Impariamo a considerare gli altri in base a quello che ci hanno donato e non dato.

Si tende a fare confusione tra il dare e il donare e tra il prendere e l'essere grati. In realtà, tra i due binomi c'è una differenza abissale che passa attraverso l'impostazione utilitaristica e materialistica conferita alla propria vita. A chi dà, oggi si risponde prendendo. Da qui l'espressione ogni lasciata è persa fondata sulle relazioni basate sullo scambio di merce anche corporea.
Il dono ha un diverso valore. È considerare l'altro non sulla base di quanto ci dà, non per quello che ci dà. Il dare e il ricevere determinano un meccanismo che non tiene conto di tanti fattori e dei due attori principali: l'umiltà e la gratitudine.

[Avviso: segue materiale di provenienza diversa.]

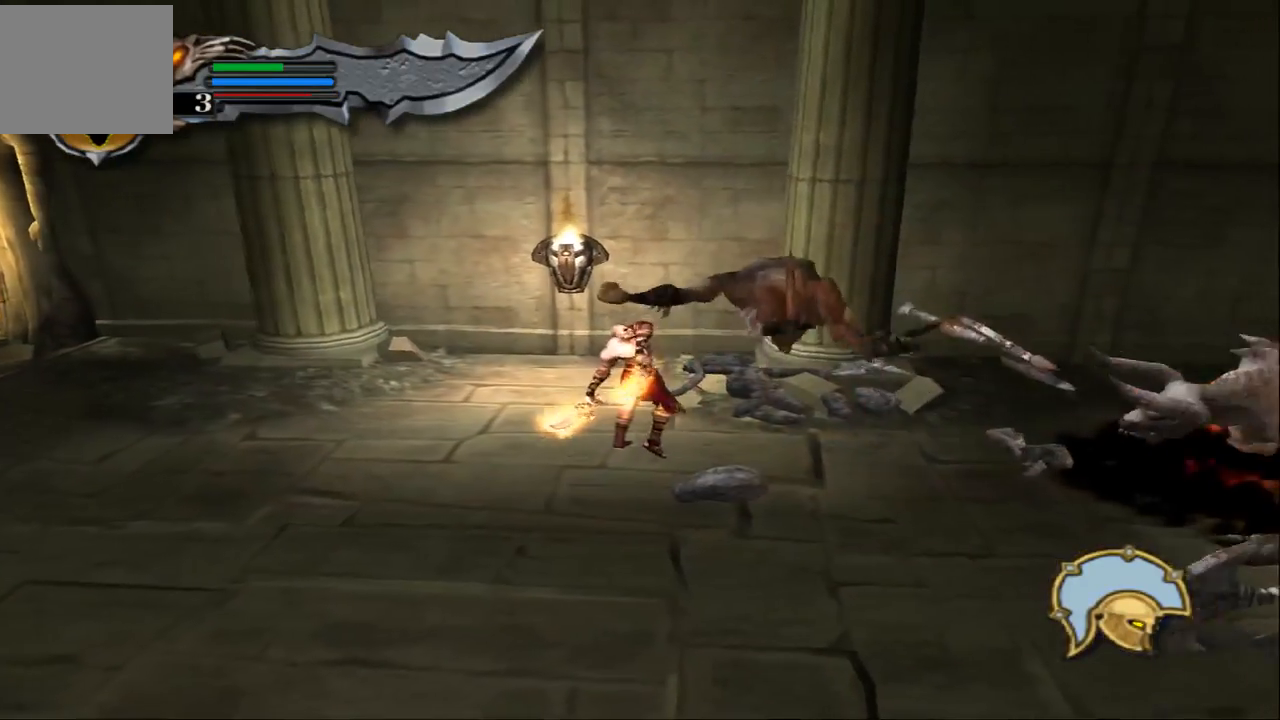
{"buttons": [], "left_stick": "center", "right_stick": "center", "events": [[33, "TRIANGLE", "down"], [200, "TRIANGLE", "up"], [233, "TRIANGLE", "down"], [400, "TRIANGLE", "up"]]}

Siamo grati per il gesto in sé ma non per quello che in realtà racchiude, dimenticando così l'importanza di una parola di conforto che può risollevare l'altro da una condizione di amarezza. Sottovalutando il gesto in quanto veicolo di sostegno spirituale, sottovalutiamo noi stessi e chi lo riceve, permettendo all'ingranaggio del materialismo qualitativo di permanere nella cultura relazionale.
È innaffiando l'altro di parole positive che permettiamo al bocciolo che è in lui di maturare e di fiorire rosa. Alla nostra civiltà il compito di ricordare e insegnare la gratitudine, in virtù della quale ogni passaggio verso livelli spirituali superiori sarà possibile.
Chi dona riceve perché donare è donarsi. All'altro il compito di coltivare in se stesso il seme ricevuto.